● Actividad:
Reproduce fielmente el fragmento del texto sobre el Presupuesto 2026 que va desde "Por otra parte, en" hasta "actualizar contenidos curriculares.".

● Texto de estudio:
====

Cuando el presidente ultraderechista Javier Milei presentó el proyecto de Presupuesto 2026, sostuvo que “el 85% del gasto previsto será destinado a educación, salud y jubilaciones” y que “la prioridad de este gobierno es el capital humano”. Sin embargo, la Ley de Leyes que impulsa en el Congreso de la Nación, incluye la derogación de artículos fundamentales que sostenían el financiamiento educativo, especialmente en el área de las escuelas técnicas.
Según públicó el portal El Destape, el Presupuesto 2026 de Milei deroga varias normas que son esenciales para la continuidad de las escuelas técnicas. En la Educación Nacional, se elimina el artículo 9º de la Ley Nº 26.206, que establecía un piso del 6% del PBI (Producto Bruto Interno) para el presupuesto consolidado en educación.
Asimismo, en Ciencia y Tecnología, se derogan los artículos 5º, 6º y 7º de la Ley Nº 27.614, que fijaban metas de inversión progresiva en el sistema científico-tecnológico.
Por otra parte, en el área de la Educación Técnico Profesional, el Presupuesto Nacional 2026 suprime el artículo 52 de la Ley Nº 26.058, que garantizaba el Fondo Nacional para la Educación Técnico Profesional.
Creado por la Ley 26.058, este fondo tiene como objetivo financiar el fortalecimiento de la educación técnica en todo el país. Está destinado a:
*Mejorar la infraestructura y equipamiento de escuelas técnicas.
*Capacitar a docentes y actualizar contenidos curriculares.
*Promover la articulación entre niveles educativos y el mundo del trabajo.
*Sostener programas federales que vinculan la formación técnica con las necesidades productivas regionales.
Actualmente está bajo la gestión del Instituto Nacional de Educación Tecnológica (INET), en coordinación con las provincias y el Consejo Federal de Educación. Su eliminación implica la pérdida de una herramienta clave para garantizar calidad, equidad y continuidad en la formación técnico-profesional.
Según la normativa vigente, la educación Técnico Profesional busca desarrollar las capacidades de las personas para el trabajo, cualquiera sea su situación educativa inicial; formar personal técnico de nivel medio y superior; y facilitar el desarrollo integral de los alumnos y alumnas para su crecimiento personal, laboral y comunitario.
Asimismo, son los objetivos de la educación técnica, desarrollar procesos de formación que unan el estudio y el trabajo; garantizar a los alumnos y alumnas el acceso a capacidades profesionales y saberes que les permitan trabajar.
Cabe remarcar que aunque Milei aseguró que habrá un aumento del 8% en educación por encima de la inflación, el presupuesto proyectado para 2026 reduce el gasto educativo al 0,75% del PBI, el nivel más bajo en dos décadas.
De hecho, la eliminación del fondo técnico afecta directamente a más de 1.500 instituciones y miles de estudiantes que dependen de estos recursos para acceder a formación de calidad vinculada al desarrollo productivo.
“Si el presupuesto es el plan de gobierno, y el 85% de este presupuesto será destinado a educación, salud y jubilaciones, eso quiere decir que la prioridad de este gobierno, tal como siempre dijimos, es el Capital Humano”, dijo Milei en cadena nacional, al presentar el proyecto del Presupuesto 2026 del gobierno liberticida.
Claramente, la derogación de normas que garantizaban financiamiento estructural contradice esa afirmación y pone en riesgo la continuidad de políticas públicas esenciales para el desarrollo tecnológico y laboral del país.

====

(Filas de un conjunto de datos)
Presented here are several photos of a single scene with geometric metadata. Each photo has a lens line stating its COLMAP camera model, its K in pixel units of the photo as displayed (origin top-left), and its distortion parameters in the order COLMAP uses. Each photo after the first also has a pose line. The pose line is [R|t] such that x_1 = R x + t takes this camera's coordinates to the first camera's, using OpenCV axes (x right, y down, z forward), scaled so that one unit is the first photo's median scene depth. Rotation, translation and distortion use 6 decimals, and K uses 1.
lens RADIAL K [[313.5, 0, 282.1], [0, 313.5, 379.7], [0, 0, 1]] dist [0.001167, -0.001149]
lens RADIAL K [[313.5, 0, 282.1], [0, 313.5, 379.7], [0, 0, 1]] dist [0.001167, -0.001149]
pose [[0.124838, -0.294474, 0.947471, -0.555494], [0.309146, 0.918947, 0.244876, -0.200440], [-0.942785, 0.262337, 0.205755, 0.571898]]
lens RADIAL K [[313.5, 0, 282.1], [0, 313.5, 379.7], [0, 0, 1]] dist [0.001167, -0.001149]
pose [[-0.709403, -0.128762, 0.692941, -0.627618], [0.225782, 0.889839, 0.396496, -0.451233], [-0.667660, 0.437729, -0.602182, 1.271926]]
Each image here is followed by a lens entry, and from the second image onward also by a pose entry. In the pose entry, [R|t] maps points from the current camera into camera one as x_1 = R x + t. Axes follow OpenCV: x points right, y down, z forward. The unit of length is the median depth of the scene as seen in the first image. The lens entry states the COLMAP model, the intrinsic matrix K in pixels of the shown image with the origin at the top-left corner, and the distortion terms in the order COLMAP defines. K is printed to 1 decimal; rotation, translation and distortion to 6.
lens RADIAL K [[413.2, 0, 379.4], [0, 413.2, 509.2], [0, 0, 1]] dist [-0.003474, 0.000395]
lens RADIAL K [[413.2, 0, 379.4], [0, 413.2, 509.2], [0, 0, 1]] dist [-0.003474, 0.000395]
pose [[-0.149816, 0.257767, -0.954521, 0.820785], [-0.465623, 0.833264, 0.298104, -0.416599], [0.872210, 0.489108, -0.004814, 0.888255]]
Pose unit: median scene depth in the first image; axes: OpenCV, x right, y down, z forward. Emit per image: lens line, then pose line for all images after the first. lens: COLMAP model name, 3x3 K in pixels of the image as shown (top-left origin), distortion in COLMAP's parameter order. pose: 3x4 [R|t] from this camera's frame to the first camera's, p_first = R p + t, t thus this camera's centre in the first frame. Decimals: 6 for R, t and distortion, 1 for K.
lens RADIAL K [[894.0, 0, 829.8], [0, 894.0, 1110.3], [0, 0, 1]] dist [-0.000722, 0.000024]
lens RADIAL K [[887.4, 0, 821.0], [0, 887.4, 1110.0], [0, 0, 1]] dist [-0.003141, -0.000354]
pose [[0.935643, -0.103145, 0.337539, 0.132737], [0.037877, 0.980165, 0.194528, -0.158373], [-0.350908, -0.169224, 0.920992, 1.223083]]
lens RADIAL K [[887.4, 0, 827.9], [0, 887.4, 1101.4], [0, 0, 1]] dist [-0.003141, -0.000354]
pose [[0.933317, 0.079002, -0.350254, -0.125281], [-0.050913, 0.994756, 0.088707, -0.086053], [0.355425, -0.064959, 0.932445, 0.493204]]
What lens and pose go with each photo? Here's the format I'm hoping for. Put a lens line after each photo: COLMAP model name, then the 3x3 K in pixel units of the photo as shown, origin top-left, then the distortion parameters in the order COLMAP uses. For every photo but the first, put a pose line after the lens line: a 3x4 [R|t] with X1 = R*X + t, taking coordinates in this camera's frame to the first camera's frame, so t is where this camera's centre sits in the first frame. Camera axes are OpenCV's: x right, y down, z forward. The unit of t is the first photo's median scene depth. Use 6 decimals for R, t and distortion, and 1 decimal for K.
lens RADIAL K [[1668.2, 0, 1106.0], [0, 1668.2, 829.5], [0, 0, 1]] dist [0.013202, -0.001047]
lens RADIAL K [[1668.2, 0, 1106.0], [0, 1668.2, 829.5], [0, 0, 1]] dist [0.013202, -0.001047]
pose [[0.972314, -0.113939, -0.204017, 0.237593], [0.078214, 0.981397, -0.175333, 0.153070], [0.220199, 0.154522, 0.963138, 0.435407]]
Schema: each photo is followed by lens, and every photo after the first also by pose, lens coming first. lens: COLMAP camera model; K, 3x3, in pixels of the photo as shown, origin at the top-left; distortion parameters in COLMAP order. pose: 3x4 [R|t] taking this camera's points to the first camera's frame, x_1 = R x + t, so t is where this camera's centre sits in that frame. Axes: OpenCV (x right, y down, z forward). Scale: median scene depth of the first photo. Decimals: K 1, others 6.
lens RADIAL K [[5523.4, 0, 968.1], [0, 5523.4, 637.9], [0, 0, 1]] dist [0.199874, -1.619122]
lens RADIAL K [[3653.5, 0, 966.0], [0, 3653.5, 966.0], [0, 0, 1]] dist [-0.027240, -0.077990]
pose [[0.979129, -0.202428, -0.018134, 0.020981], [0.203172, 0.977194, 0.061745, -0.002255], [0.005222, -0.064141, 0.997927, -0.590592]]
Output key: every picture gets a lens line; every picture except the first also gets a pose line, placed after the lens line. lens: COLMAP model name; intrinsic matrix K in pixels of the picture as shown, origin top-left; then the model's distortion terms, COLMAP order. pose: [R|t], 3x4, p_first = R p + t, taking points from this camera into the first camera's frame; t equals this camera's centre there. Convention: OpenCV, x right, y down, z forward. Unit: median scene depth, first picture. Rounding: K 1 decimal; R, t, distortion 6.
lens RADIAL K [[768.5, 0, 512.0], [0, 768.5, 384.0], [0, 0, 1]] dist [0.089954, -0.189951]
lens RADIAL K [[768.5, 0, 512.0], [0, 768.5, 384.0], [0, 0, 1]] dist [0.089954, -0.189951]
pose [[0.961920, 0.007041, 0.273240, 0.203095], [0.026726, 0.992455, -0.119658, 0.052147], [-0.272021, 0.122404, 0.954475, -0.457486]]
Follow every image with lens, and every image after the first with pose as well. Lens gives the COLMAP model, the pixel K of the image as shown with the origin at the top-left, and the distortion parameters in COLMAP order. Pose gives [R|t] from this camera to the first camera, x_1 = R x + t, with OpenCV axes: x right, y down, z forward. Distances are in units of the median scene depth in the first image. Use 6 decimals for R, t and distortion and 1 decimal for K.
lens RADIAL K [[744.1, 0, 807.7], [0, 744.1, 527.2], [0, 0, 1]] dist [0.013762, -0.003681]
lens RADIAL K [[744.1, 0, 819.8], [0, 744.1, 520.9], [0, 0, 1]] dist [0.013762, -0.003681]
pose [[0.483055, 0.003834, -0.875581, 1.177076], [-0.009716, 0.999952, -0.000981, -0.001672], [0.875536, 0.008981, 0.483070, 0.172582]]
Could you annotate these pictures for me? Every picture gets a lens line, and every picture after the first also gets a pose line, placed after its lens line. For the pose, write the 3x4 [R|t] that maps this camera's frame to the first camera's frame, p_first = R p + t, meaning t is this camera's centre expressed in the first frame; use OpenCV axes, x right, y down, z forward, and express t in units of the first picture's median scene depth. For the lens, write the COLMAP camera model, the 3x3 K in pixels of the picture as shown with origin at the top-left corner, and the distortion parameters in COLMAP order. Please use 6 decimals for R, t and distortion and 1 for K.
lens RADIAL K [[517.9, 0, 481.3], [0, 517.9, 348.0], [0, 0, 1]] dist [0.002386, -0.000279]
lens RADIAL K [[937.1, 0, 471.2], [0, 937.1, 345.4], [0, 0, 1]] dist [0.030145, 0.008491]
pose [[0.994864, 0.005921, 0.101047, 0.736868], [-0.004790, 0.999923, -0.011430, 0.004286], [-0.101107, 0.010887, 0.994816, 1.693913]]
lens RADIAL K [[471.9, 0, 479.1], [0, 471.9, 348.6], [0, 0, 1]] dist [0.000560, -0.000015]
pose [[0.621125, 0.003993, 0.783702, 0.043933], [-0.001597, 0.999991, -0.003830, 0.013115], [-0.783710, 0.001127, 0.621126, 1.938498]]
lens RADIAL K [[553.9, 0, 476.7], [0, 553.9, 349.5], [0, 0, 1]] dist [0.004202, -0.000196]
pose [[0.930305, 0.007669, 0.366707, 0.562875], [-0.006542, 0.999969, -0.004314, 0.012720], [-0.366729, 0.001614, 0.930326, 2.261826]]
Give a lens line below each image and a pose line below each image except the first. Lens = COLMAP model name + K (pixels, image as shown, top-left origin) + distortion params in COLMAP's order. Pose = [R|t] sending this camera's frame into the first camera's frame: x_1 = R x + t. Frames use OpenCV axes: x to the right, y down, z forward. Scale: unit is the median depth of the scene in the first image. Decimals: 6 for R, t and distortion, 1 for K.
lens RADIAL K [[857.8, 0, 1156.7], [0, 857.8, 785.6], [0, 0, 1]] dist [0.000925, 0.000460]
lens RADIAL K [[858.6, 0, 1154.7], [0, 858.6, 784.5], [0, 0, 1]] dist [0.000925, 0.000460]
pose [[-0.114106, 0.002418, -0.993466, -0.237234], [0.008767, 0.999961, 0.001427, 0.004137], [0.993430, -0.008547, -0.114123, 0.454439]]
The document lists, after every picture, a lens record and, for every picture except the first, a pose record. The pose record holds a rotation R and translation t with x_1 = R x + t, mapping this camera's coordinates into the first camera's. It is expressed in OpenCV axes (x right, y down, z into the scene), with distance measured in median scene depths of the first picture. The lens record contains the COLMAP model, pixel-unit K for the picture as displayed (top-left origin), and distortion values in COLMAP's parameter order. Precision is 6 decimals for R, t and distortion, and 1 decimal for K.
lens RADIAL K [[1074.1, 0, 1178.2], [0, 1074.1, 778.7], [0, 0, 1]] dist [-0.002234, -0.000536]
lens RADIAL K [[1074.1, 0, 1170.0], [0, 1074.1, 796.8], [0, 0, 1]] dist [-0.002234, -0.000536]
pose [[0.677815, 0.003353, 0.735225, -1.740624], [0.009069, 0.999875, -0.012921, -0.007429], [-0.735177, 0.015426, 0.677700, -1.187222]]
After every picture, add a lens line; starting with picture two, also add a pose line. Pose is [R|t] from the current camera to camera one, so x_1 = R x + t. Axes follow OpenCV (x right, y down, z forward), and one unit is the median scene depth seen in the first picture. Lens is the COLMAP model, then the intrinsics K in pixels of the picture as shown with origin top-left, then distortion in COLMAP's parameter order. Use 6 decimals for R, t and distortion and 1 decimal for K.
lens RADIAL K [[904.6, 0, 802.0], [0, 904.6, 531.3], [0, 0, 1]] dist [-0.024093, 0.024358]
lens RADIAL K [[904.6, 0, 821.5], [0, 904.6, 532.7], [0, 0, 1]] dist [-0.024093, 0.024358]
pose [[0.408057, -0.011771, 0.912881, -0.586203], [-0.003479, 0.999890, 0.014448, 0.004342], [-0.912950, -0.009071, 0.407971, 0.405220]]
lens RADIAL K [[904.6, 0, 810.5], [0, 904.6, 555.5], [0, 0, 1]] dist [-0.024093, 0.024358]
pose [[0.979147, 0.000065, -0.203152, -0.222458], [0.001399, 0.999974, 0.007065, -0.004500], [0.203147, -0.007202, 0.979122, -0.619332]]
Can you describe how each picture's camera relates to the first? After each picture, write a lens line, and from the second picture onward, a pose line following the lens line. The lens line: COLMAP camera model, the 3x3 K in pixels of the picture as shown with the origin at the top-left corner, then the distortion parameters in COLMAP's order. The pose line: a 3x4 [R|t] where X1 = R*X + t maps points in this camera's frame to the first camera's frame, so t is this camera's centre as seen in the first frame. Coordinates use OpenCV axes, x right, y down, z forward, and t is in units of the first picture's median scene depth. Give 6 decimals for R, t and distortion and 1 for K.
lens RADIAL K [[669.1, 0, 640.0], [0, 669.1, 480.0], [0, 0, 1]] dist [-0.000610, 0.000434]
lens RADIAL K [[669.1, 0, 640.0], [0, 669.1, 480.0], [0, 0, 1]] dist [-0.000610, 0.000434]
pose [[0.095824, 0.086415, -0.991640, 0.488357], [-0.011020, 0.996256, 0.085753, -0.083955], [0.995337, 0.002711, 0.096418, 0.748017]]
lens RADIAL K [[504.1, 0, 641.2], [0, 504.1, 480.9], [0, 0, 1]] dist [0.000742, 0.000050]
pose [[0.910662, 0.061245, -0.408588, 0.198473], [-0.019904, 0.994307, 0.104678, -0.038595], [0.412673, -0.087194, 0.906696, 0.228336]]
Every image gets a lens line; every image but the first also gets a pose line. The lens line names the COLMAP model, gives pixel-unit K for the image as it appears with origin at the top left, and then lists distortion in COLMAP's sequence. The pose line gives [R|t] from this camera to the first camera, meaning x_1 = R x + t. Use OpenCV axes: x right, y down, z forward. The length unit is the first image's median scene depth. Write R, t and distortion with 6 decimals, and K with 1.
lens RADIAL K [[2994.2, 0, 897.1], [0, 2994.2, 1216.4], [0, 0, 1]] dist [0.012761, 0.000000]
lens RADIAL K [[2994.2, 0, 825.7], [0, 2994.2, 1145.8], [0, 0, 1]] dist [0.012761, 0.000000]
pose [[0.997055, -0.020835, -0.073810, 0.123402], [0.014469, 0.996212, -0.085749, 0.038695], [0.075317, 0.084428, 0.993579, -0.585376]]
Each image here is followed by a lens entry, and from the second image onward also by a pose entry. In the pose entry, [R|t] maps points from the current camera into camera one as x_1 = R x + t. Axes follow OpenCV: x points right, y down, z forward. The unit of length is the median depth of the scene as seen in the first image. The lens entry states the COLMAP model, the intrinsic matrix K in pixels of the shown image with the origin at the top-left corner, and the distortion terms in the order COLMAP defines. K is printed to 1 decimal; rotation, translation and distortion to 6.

====

● Respuesta:
Por otra parte, en el área de la Educación Técnico Profesional, el Presupuesto Nacional 2026 suprime el artículo 52 de la Ley Nº 26.058, que garantizaba el Fondo Nacional para la Educación Técnico Profesional.
Creado por la Ley 26.058, este fondo tiene como objetivo financiar el fortalecimiento de la educación técnica en todo el país. Está destinado a:
*Mejorar la infraestructura y equipamiento de escuelas técnicas.
*Capacitar a docentes y actualizar contenidos curriculares.